L’ouverture d’une procédure collective (sauvegarde, redressement judiciaire ou liquidation judiciaire) impose au créancier nanti de déclarer sa créance auprès du mandataire judiciaire, conformément à l’article L. 622-24 du Code de commerce.

Cependant, le créancier titulaire d’un nantissement régulièrement inscrit bénéficie d’une protection particulière : en tant que titulaire d’une sûreté publiée, il doit être averti personnellement de l’ouverture de la procédure par le mandataire judiciaire. Le délai de déclaration ne court à son égard qu’à compter de cet avertissement.

C. Arrêt des poursuites individuelles et interdiction des inscriptions

Dès le jugement d’ouverture, le créancier nanti est soumis à la règle de l’arrêt des poursuites individuelles (article L. 622-21 du Code de commerce) et ne peut plus procéder à la réalisation forcée du fonds. De surcroît, aucune nouvelle inscription de nantissement ne peut être prise après le jugement d’ouverture.

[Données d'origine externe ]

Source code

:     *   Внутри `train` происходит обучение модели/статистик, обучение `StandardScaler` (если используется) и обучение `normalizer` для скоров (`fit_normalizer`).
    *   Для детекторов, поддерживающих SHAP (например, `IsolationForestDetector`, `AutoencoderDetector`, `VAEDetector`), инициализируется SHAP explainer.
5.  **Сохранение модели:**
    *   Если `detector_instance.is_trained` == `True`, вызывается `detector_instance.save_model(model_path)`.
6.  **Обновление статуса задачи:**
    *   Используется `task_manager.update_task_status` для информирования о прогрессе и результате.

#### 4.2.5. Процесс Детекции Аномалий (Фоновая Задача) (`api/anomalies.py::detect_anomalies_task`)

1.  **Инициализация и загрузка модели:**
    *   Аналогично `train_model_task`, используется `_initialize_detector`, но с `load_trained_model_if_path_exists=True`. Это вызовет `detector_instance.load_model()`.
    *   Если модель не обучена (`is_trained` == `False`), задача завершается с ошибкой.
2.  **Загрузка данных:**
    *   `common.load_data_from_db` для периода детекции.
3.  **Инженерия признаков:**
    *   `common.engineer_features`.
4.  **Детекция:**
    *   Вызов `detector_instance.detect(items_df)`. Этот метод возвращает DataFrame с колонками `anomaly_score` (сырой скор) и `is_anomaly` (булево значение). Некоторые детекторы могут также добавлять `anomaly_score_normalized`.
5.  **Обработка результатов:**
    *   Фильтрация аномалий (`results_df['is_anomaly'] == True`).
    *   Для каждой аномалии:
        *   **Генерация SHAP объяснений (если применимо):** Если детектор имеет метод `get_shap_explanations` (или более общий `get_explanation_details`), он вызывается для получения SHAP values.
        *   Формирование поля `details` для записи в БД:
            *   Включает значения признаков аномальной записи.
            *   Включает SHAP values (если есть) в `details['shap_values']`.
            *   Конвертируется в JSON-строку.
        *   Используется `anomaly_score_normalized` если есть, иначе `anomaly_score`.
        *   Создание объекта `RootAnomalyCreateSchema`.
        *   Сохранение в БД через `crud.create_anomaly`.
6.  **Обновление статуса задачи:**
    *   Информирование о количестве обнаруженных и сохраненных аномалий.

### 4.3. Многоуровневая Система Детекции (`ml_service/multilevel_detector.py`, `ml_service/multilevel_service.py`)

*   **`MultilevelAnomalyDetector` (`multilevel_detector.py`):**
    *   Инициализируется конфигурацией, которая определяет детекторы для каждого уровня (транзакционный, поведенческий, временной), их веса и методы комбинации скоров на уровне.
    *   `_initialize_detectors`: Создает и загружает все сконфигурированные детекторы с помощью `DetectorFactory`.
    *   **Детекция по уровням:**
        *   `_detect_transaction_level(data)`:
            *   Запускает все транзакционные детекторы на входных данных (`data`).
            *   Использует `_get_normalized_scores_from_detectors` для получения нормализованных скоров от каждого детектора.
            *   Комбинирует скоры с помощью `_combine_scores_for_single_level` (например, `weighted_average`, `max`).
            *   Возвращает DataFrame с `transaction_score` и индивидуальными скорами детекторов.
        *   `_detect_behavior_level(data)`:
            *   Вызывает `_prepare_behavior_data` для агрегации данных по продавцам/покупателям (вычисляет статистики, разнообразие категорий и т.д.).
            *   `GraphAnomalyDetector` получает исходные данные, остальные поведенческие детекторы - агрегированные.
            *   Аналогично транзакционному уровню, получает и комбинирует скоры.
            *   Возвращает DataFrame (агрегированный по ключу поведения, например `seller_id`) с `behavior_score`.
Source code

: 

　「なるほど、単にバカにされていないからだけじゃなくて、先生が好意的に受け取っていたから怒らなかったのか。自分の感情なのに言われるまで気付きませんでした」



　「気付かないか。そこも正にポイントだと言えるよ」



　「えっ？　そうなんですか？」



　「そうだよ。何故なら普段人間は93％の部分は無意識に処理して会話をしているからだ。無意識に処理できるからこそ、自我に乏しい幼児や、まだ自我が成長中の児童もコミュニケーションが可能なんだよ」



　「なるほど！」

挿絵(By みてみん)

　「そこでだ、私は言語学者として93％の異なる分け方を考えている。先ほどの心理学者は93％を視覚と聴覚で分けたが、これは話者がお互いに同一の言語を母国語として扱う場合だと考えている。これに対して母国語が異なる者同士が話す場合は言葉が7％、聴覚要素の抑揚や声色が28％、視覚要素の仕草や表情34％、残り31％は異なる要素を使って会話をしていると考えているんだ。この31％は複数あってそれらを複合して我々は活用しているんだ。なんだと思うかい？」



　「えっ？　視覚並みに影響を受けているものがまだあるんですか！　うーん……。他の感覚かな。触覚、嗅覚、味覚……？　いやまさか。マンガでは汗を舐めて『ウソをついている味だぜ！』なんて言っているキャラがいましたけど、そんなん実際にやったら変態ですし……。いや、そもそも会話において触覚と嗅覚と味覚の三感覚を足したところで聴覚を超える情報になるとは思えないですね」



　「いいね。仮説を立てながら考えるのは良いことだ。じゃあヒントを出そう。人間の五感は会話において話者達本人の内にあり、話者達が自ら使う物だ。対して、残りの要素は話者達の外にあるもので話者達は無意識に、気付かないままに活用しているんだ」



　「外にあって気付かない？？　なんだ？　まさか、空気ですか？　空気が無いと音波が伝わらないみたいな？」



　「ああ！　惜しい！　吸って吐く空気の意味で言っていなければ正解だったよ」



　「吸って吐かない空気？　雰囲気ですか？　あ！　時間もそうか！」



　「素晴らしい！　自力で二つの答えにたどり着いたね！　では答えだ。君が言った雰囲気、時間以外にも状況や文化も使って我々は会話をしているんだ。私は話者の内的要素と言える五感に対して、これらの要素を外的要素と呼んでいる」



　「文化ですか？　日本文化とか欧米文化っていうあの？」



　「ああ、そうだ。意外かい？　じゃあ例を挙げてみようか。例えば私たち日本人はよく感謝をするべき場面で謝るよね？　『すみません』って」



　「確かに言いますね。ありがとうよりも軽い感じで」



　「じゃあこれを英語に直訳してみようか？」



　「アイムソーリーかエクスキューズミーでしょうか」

D. Les limites pratiques du nantissement en procédure collective

En pratique, l’efficacité du nantissement du fonds de commerce en situation de procédure collective est souvent relative. Le créancier nanti se trouve en concurrence avec d’autres créanciers privilégiés qui le devancent dans l’ordre de distribution du prix : le superprivilège des salariés, le privilège des frais de justice, le privilège des créanciers postérieurs au jugement d’ouverture (articles L. 622-17 et L. 641-13 du Code de commerce), ainsi que le Trésor public et les organismes de sécurité sociale.

Le créancier nanti ne sera donc désintéressé qu’après le paiement de ces créanciers de rang supérieur, et sa garantie peut s’avérer illusoire si la valeur résiduelle du fonds est insuffisante pour couvrir l’ensemble de ces créances prioritaires.


VII. Synthèse

Le nantissement du fonds de commerce demeure un outil utile pour le créancier qui souhaite garantir le paiement de sa créance tout en permettant au débiteur de poursuivre l’exploitation de son fonds. La réforme du droit des sûretés opérée par l’ordonnance du 15 septembre 2021 a modernisé le régime en simplifiant les formalités et en substituant l’inopposabilité à la nullité en cas de défaut d’inscription.

Toutefois, les limites du nantissement apparaissent nettement en cas de procédure collective, où le créancier nanti se trouve fréquemment primé par des créanciers de rang supérieur. C’est pourquoi il est recommandé de combiner cette sûreté avec d’autres garanties (caution personnelle, clause de réserve de propriété, etc.) pour sécuriser au mieux la position du créancier.